Treat Williams: I don’t know. One of my best friends is a Trump supporter. But you’re not going to really change anybody’s mind, so you might as well just listen to them. By talking to them, I just don’t think you’re going to change their mind. I’d be better off hearing why somebody is supporting Donald Trump as opposed to trying to explain to them why it’s a good idea not to, you know. Everybody’s got who they believe in for whatever reasons they believe in them.

Smashing Interviews Magazine: It would be great if the country would just begin to heal.

Treat Williams: We need it. I think, to be honest with you, we’ve been trying to heal since the Civil War and haven’t healed yet from that. I think we just haven’t quite figured out how to all live in this space together. I think we will eventually. I really do.
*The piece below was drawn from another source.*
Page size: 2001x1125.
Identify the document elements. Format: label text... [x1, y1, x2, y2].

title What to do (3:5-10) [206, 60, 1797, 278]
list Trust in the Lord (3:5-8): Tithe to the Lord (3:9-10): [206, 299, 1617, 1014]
Smashing Interviews Magazine: Well, we must believe it’s possible. Do you have any other projects coming up?

Treat Williams: I wish I did! (laughs) At the end of the interview, you could say, “By the way, he says he’s available if anybody’s interested.”

Smashing Interviews Magazine: Most definitely (laughs).

Treat Williams: No, I’m actually going to tell you the truth. I’m comfortable for a while. I’d like to actually stay home through Christmas, ski for January and February and then Europe or my show in Vancouver. I leave my family for four months, so I’d just like to go overseas or something. I actually go to the Island to shoot the show, so I’d love to just be home, go make my show, and at the end of the summer, come back and enjoy my family again. I think that’s enough right now. I did a lot of stuff this past year. So I think I deserve a little bit of skiing and a little bit of fun to get us past this COVID thing.

Smashing Interviews Magazine: Let’s hope we do get past it in the near future.

Treat Williams: Knock wood! That vaccine seems real, and if so, that’s the greatest news.

Smashing Interviews Magazine: Treat, stay safe and well. I’m always a fan of your work.

Treat Williams: Aw, thank you! It was an honor to talk to you. It was a blessing and great fun.